Abstract: During the first stage, the isolation of liver cells (2 donors) was initiated and optimized in order to create the master cell bank (P0-P4). Gene and protein expression analyzes were established for a representative panel of biomarkers (vimentin, N and E-Cadherin, CK-18, Snail) to be included for the two types of cells, hepatocytic and transdifferentiated, pancreatic β type. The miRNA expression manipulation experiments will be initially performed for miR-424-5p and miR-26a before the transdifferentiation process and will be carried out according to an experimental design that involves inhibition and overexpression in a two-dimensional, adherent culture system, of the stocks generated within miR-Diab from diabetic patients, comparing their expression with stocks from non-diabetic reference patients. At the same time, we started preparing batches of animals to further analyze the effectiveness of the transdifferentiation process by subcutaneous implantation (Sub-Q) in immunodeficient SCID-Beige mice.

 

Stage no. 2/2023

Name stage 2: Obtaining primary cultures of hepatocytes (3-5 patients). Analysis of the role of selected miRNAs in the transdifferentiation process of liver to pancreas Animal study in vivo – follow-up 3-4 months (2 models) (partially) Dissemination.
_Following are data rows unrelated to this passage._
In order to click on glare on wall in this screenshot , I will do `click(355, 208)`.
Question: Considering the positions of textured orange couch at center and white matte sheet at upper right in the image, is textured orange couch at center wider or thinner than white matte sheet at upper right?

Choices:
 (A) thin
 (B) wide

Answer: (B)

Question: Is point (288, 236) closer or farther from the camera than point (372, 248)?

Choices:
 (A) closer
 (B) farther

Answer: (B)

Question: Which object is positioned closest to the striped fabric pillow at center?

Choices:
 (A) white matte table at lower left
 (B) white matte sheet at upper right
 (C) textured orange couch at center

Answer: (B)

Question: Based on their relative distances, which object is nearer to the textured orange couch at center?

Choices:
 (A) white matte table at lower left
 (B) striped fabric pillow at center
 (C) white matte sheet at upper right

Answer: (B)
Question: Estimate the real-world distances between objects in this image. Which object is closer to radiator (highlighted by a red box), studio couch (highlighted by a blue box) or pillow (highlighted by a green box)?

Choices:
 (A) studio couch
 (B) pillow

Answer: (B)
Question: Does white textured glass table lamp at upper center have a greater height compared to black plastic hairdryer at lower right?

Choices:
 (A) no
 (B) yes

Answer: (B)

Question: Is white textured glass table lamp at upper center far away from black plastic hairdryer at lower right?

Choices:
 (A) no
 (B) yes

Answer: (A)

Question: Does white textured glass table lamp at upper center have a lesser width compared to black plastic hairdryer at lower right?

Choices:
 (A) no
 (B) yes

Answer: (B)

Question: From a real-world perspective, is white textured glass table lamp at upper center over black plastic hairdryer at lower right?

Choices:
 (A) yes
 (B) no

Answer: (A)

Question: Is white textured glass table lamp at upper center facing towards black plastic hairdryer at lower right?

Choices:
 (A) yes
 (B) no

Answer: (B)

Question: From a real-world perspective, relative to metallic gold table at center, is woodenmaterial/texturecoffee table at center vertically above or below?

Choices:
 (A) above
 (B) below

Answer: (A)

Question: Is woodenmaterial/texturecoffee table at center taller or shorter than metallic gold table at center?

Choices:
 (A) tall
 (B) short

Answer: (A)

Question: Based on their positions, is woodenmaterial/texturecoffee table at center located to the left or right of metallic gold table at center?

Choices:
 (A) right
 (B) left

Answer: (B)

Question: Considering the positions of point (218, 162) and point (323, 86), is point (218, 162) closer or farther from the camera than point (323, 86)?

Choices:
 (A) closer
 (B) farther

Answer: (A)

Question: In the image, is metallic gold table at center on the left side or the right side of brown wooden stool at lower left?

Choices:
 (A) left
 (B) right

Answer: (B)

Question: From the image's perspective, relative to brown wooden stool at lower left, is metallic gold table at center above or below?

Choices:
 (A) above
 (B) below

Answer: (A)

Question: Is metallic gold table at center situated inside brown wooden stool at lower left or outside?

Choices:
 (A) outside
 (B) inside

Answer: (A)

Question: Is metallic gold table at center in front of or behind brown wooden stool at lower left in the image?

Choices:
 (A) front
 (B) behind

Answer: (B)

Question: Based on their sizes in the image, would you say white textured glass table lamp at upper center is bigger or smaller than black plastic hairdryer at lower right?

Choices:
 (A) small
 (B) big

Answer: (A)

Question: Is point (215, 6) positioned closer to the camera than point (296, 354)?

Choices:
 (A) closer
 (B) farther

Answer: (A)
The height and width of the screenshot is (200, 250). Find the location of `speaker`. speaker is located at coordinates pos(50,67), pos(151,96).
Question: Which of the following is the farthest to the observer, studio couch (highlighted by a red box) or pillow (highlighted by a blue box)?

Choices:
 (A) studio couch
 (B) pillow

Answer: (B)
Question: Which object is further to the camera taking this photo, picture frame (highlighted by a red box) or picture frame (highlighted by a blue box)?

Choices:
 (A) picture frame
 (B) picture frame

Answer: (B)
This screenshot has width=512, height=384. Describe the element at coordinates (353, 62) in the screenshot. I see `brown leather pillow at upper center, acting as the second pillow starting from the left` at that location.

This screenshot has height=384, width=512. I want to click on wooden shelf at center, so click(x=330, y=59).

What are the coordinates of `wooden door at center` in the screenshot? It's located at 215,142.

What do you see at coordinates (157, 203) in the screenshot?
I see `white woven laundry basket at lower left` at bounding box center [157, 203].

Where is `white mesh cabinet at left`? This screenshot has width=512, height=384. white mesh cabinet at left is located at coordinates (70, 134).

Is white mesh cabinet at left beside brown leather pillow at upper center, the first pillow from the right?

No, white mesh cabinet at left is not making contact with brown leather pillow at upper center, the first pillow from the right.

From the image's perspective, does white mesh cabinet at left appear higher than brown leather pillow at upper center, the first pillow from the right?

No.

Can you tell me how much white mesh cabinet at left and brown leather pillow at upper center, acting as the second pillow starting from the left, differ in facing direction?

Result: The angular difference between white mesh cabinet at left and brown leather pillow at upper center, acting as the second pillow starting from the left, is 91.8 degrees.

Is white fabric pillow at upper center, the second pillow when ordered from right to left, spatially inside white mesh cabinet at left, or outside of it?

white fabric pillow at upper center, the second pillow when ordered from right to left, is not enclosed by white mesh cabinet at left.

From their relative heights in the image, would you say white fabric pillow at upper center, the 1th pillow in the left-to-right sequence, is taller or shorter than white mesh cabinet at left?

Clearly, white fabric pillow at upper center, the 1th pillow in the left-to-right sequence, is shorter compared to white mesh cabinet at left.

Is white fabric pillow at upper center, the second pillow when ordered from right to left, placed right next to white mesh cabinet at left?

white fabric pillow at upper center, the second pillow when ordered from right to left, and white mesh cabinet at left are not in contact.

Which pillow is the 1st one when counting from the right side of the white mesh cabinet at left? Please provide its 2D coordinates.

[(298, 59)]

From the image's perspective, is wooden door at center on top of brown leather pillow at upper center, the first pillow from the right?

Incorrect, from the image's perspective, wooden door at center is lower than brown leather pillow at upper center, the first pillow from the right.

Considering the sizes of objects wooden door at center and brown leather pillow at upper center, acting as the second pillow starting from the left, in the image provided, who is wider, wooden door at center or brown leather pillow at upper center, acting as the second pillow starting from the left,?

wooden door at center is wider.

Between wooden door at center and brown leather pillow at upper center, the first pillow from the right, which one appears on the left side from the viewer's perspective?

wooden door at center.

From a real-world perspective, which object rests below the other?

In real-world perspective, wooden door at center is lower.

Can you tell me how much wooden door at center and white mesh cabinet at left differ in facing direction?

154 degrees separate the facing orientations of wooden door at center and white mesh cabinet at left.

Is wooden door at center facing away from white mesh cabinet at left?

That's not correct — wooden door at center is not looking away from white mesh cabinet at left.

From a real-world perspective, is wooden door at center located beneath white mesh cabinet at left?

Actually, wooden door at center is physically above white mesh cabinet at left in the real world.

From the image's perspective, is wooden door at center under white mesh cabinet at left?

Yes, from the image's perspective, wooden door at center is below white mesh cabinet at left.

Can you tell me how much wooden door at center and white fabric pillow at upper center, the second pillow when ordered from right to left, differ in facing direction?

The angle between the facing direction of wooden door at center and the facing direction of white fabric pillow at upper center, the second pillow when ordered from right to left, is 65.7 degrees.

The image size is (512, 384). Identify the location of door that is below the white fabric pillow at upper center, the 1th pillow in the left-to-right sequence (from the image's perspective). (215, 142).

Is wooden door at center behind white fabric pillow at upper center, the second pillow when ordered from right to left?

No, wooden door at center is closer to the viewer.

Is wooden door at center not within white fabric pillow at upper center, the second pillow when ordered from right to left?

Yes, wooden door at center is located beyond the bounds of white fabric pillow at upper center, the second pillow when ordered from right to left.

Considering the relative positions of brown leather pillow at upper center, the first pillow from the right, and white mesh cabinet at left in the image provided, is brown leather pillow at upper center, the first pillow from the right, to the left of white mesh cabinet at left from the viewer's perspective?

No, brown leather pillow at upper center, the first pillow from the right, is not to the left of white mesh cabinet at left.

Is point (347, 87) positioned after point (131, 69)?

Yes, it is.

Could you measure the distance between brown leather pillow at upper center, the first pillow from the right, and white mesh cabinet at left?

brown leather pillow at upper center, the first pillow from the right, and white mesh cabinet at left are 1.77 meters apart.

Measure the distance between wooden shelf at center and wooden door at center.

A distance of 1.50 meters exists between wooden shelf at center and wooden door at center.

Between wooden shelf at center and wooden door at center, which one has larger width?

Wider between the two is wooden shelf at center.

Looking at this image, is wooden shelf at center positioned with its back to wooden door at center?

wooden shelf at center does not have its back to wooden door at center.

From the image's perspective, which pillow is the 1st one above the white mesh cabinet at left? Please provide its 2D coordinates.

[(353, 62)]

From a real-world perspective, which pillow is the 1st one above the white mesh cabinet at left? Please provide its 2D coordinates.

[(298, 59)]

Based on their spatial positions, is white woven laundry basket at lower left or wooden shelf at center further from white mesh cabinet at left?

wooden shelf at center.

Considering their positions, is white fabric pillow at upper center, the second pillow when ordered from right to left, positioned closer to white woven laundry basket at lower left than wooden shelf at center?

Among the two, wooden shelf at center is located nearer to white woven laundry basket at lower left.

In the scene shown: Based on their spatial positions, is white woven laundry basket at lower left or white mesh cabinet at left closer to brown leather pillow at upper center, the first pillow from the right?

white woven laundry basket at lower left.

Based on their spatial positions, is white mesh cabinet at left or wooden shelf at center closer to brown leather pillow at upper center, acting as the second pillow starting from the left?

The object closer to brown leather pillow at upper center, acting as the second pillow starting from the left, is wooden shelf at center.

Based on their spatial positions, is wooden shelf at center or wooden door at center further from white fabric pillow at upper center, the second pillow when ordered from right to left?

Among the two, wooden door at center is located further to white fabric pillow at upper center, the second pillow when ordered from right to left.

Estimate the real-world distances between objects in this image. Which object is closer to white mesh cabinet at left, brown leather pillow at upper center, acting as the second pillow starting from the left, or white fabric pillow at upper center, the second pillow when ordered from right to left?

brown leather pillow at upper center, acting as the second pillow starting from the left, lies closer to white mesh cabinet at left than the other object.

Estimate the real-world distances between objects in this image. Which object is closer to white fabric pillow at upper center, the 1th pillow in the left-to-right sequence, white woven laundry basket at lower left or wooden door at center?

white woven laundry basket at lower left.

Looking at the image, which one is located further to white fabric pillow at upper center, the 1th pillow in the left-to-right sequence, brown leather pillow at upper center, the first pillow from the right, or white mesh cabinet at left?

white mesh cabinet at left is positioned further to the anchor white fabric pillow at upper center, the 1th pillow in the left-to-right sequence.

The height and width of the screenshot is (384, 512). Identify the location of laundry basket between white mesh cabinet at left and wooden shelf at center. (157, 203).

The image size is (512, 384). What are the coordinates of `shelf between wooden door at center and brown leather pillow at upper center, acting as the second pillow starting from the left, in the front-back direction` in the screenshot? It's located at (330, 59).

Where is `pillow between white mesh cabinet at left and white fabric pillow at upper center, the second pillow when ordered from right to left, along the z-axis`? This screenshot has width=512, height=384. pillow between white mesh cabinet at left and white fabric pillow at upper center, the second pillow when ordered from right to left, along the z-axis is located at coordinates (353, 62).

Abstract: During stage 2, the activity of including new patients in the study was continued, respectively of liver cell isolation, and the bank of master cells (P0-P4) was created for 4 donors in order to carry out the proposed experiments. The transcriptional factors PDX1, NeuroD1, MAFA and FOXA2, the miRs mimic and inhibitory (miR-424-3p and miR-424-5p) were cloned in the pAdTrack-CMV expression vector. Also, the corresponding adenoviruses were constructed for each construct, by packaging and amplification in Ad-HEK-293 cells. Using chromatography, the amplified adenoviruses were purified and then titrated to determine the number of infectious viral particles to be used in the next step to transdifferentiate liver cells into insulin-secreting pancreatic β-cells. The miRNA expression manipulation experiments were initially performed for miR-424-5p and miR-26a using the RNAiMax transfection reagent before the transdifferentiation process with 24, 48 and 96 hours (n=3). At the same time, a study was completed to establish the importance of the VEGF-A factor in vivo on SCID-Beige mice (n=75) and we started preparing the batches for the 2 proposed models to further analyze the effectiveness of the transdifferentiation process through subcutaneous implantation (Sub-Q) of untransdifferentiated (NT), transdifferentiated (TD), miR-overexpressed TD (TDmiR+), and miR-inhibited TD (TDmiR-) cells together with cells co-expressing VEGF-A (n=128).

PUBLICATIONS

 ISI article published in 2022:

  • miRNAs as Biomarkers in Diabetes: Moving towards Precision Medicine (Review) Maria Alexandra Angelescu, Octavian Andronic, Simona Olimpia Dima, Irinel Popescu, Irit Meivar-Levy, Sarah Ferber, Daniela Lixandru Int. J. Mol. Sci., 23 (21), 12843, 2022, IF:6.208 https://doi.org/10.3390/ijms232112843

 

ISI article published in 2023:

  • Alina-Veronica Ghionescu, Andrei Sorop, Simona Dima The pivotal role of EMT-related noncoding RNAs regulatory axes in hepatocellular carcinoma Pharmacol., 11 September 2023, Sec. Pharmacology of Anti-Cancer Drugs, Volume 14, 2023, IF:5.988 | https://doi.org/10.3389/fphar.2023.1270425

 

Scientific Congresses 2023:

  • Ekaterini Linioudaki, Ioana Raluca Florea, Andrei Sorop, Veronica Madalina Ilie, Marton Fogarasi, Irit Meivar-Levy, Simona Olimpia Dima, Irinel Popescu, Sarah Ferber, Daniela Lixandru „Unraveling the role of miRNAs in liver to pancreas transdifferentiation”, “Carol Davila” University of Medicine and Pharmacy Congress, XI Scientific Congress with international participation, Interdisciplinary Perspectives, 26-28 October 2023, (oral presentation);

The presented work won the award for “Best Presentation” from the “Young Researcher” session for preclinical specialties.